Write tests that give you confidence that the system works as it should Don’t worry too much about whether a test is an integration or an end-to-end test, a unit test or a functional test. Don’t fight with others about whether you should test private methods or not. Stop worrying about whether you should hit the database in tests or not. Instead write tests that tell you the system is working the way it should. Ideally with 3 keystrokes and in less than 1 second. This one took me a long time, a lot of ultimately useless discussions, and bugs in my code to learn.
Best practices are often based on the assumption that you know what the code should do If you know exactly what you want to build then best practices and patterns can help you, by giving advice on how to build it.

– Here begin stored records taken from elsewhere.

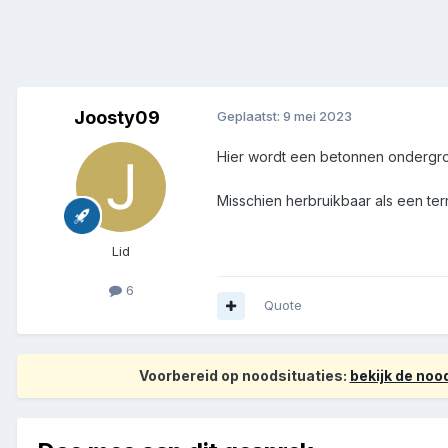
Joosty09
Geplaatst:
9 mei 2023
Hier wordt een betonnen ondergronds
Misschien herbruikbaar als een te
Lid
6
Quote
Voorbereid op noodsituaties:
bekijk de no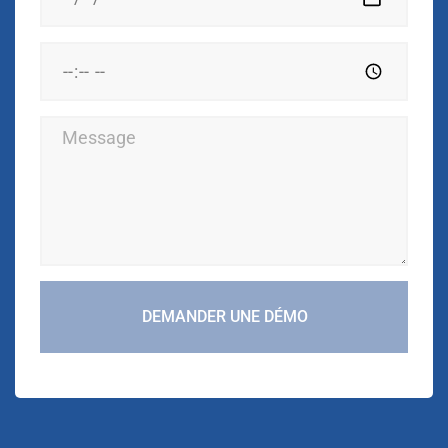
DEMANDER UNE DÉMO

But if you don’t know yet what the program should do, or what it will look like in four weeks, then some best practices can make things even harder. Some practices are the best when applied to a rewrite, but the worst when you’re still exploring.
Work on a codebase with other people over a longer period of time Nothing has helped me get better at software engineering as much as working with a group of other people on the same codebase over multiple years. You’ll see how decisions play out. You’ll see what ended up mattering and what didn’t. You’ll see how extensible your code truly is when your colleague tries to modify it 3 years after you wrote it. You’ll see whether your prediction of “we have 2 of these now, but I’m sure there’ll be 5 in the future” will come true or not and can take the outcome into account when doing other predictions. You’ll regret writing some code and you’ll be happy that you wrote some other code. You’ll learn from reflecting on the difference between the two. You’ll see tooling break down just because something somewhere changed and you had nothing to do with it but you still have to fix it. You’ll say “I’ve never had to think about this in 3 years” about some pieces of software and cherish them. You’ll see what parts of the codebase new colleagues struggle to understand and which parts they immediately get productive in. You’ll see what the code you wrote looks like 4 years later.
Knowing the full stack There’s few things as motivating to me as hearing “you don’t really need to know how it works…” Sure, I might not need to, but I wouldn’t do the work I do today if I hadn’t tried to find out how a GC works, or how Unix works, or how multi-threading works, or how a database stores data, or how interpreters and compilers work. It benefits the work I do, too. I can make better technical decisions by being able to weigh trade-offs more accurately, knowing what goes on under the hood.
Not every code review is worth the effort Not every code needs a really thorough review. Sometimes, if the risk is acceptable, it’s fine to drop a quick “LGTM!”. It unblocks your colleagues, keeps momentum and, somehow, builds trust.